Gilles Vanderpooten : « Le journalisme de solutions donne envie d’agir »
Journaliste, directeur général de l’ONG Reporters d’Espoirs et écrivain, Gilles Vanderpooten promeut une méthode complémentaire au journalisme : le journalisme de solutions. Il se pose également une autre question : quelles sont les initiatives citoyennes pour répondre aux problématiques de l’actualité ? Pour lui, une autre façon d’informer renforcerait le lien social entre médias et citoyen·nes et pousserait à l’action. Explications.
Propos recueillis par Kimberley Dusznyj et Louis Emeriau
Vous êtes entrepreneur social, journaliste, directeur général d’ONG, et vous avez été militant. Est-il réellement possible de faire cohabiter toutes ces identités ?

Données extraites:
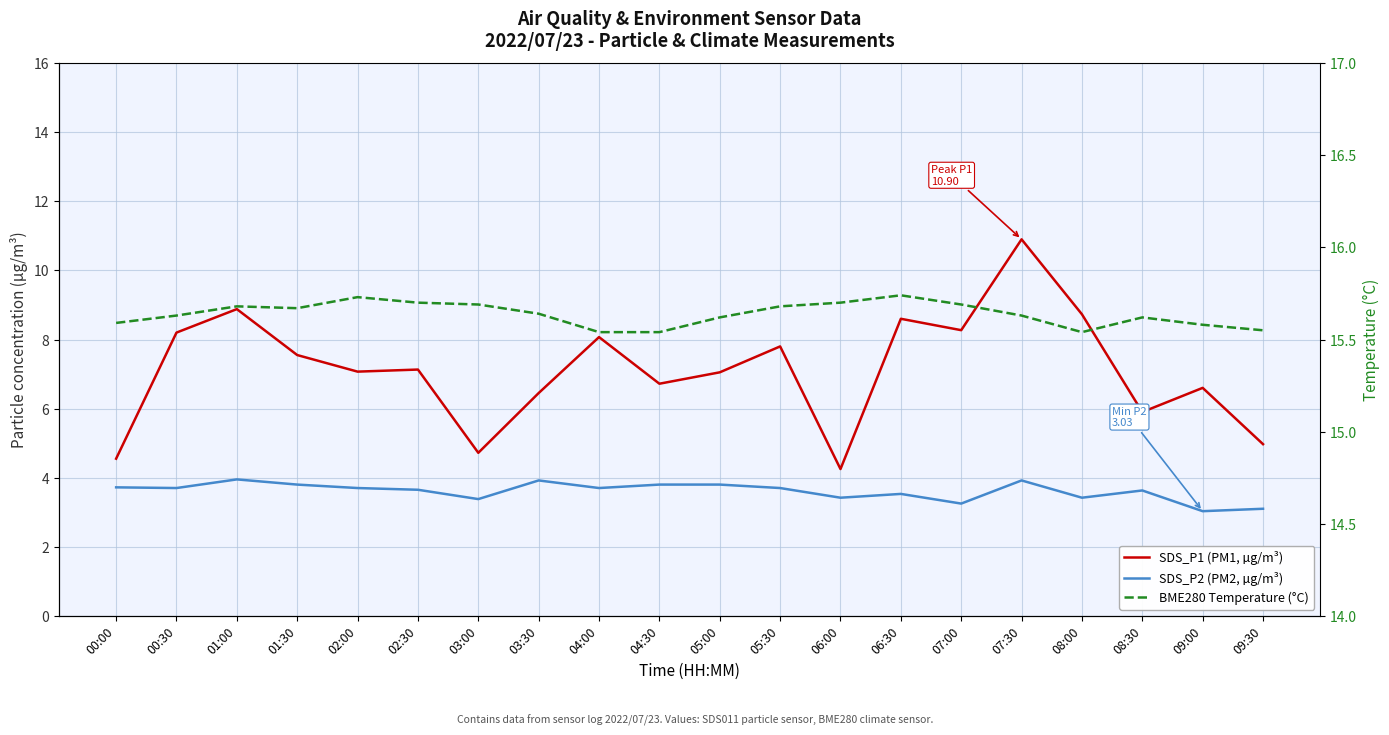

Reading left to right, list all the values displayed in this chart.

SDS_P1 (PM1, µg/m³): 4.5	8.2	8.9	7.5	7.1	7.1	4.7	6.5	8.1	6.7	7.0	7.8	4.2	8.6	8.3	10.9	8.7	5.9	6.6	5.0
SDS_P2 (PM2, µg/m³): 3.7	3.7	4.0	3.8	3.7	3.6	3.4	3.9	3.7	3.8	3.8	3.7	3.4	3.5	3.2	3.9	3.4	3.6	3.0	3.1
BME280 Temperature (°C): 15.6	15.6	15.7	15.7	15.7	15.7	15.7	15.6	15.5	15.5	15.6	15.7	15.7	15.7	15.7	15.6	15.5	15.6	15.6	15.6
==
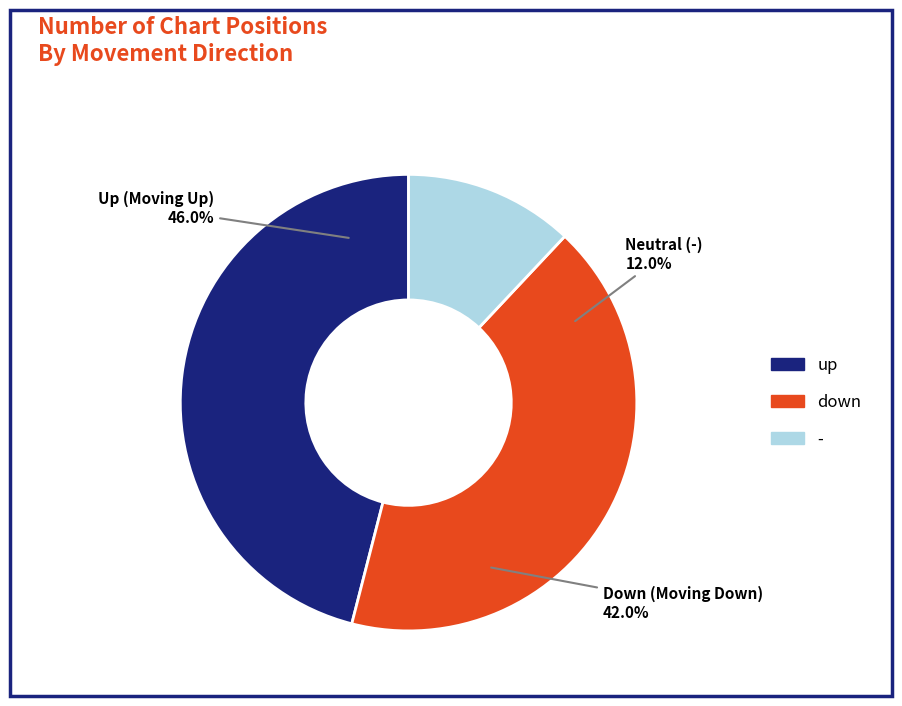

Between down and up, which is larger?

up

Votre tâche:
Reprenez le passage de l'entretien qui commence aux mots « Propos recueillis par » et se termine après « ces identités ? », en renommant « militant » en « bénévole ». Les enregistrements ne servent à rien ici.

Réponse:
Propos recueillis par Kimberley Dusznyj et Louis Emeriau
Vous êtes entrepreneur social, journaliste, directeur général d’ONG, et vous avez été bénévole. Est-il réellement possible de faire cohabiter toutes ces identités ?